» **Your task**
Using the listing below, output only the lines from the one that contains "vfov_deg: 23.7" through the one that contains "f_number: 1.78", inclusive, exactly as given and without images.

» **Given records**
= Beginning of Section =

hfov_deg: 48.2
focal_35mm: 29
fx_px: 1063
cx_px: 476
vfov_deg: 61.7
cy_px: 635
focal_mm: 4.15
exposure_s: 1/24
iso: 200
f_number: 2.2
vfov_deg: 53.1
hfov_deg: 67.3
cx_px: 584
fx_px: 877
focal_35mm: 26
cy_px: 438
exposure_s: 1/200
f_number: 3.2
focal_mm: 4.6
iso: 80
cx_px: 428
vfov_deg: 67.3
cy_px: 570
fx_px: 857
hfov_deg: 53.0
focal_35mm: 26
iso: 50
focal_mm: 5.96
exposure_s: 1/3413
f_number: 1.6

= End of Section =
= Beginning of Section =

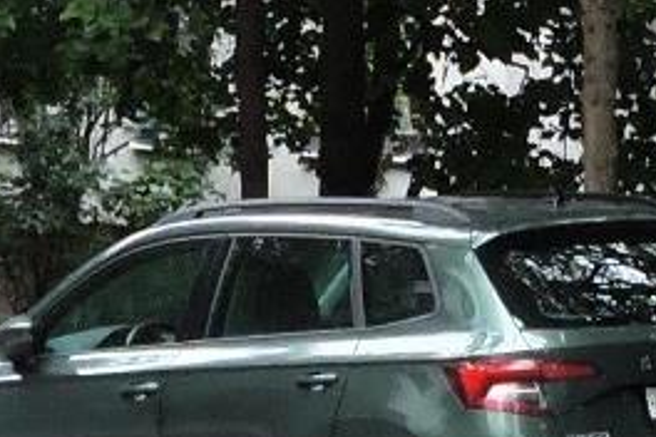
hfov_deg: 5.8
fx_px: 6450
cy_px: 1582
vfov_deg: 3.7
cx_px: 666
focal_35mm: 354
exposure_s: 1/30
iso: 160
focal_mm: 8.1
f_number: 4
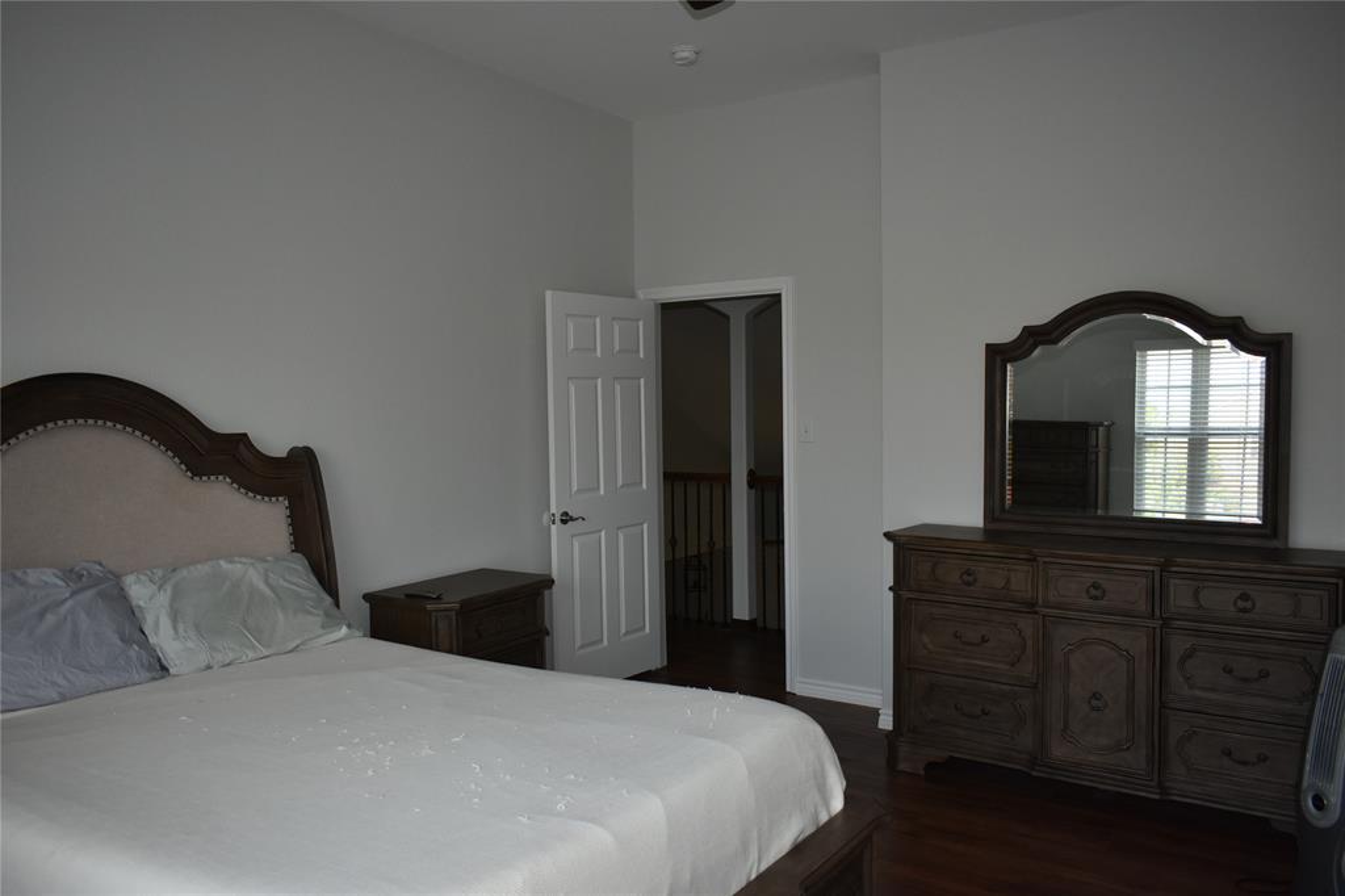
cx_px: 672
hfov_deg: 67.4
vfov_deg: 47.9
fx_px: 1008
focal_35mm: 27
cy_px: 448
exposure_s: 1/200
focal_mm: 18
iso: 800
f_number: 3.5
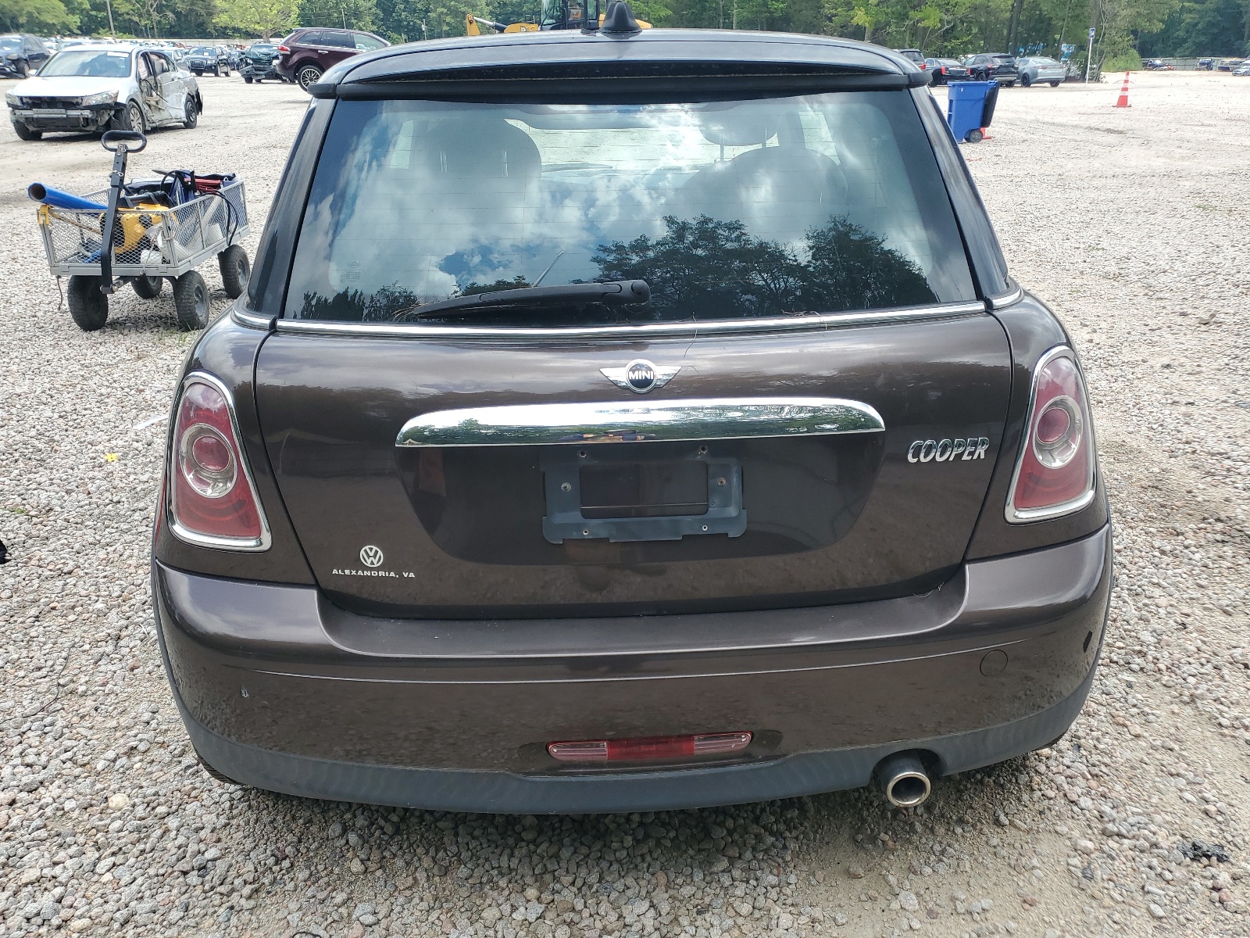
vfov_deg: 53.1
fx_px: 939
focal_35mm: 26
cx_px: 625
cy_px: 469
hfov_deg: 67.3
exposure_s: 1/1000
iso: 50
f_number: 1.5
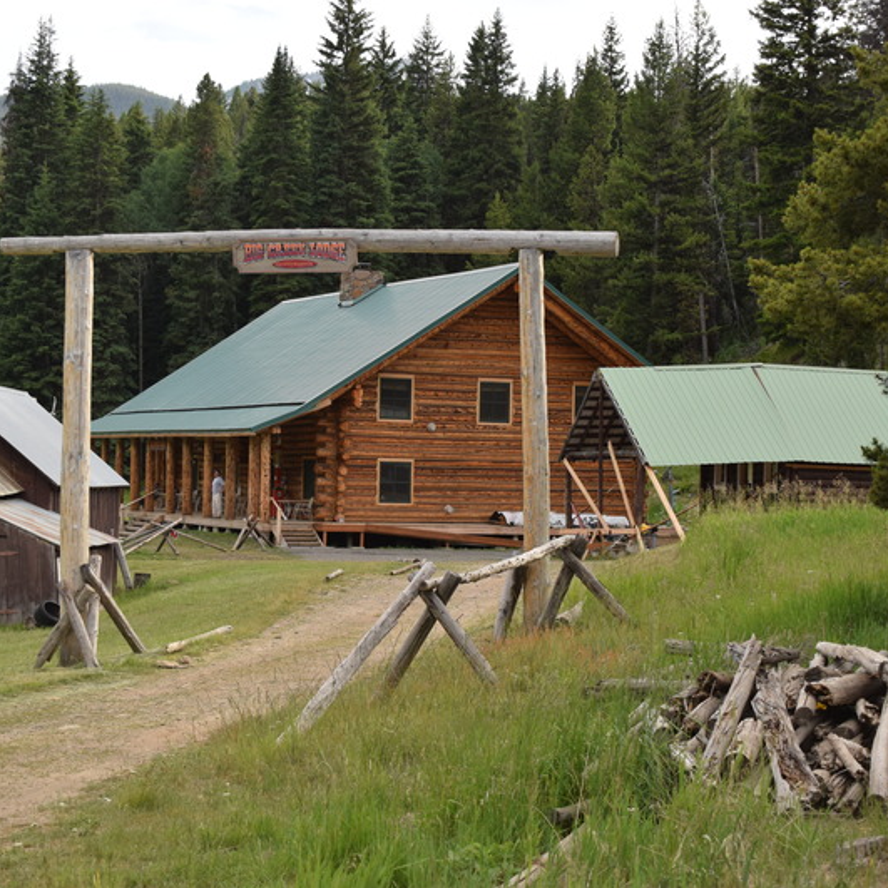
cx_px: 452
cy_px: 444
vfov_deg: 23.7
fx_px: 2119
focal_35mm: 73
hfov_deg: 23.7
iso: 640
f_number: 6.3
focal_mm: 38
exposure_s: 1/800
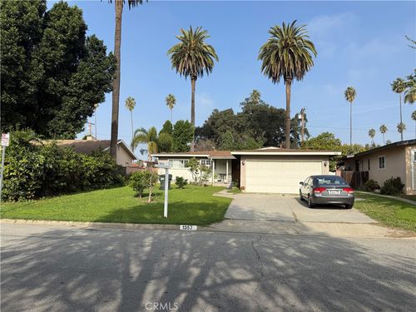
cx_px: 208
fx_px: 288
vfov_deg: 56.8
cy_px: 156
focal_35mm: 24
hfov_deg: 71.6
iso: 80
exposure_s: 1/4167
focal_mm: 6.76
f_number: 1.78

= End of Section =

» **Solution for this exercise**
vfov_deg: 23.7
fx_px: 2119
focal_35mm: 73
hfov_deg: 23.7
iso: 640
f_number: 6.3
focal_mm: 38
exposure_s: 1/800
cx_px: 208
fx_px: 288
vfov_deg: 56.8
cy_px: 156
focal_35mm: 24
hfov_deg: 71.6
iso: 80
exposure_s: 1/4167
focal_mm: 6.76
f_number: 1.78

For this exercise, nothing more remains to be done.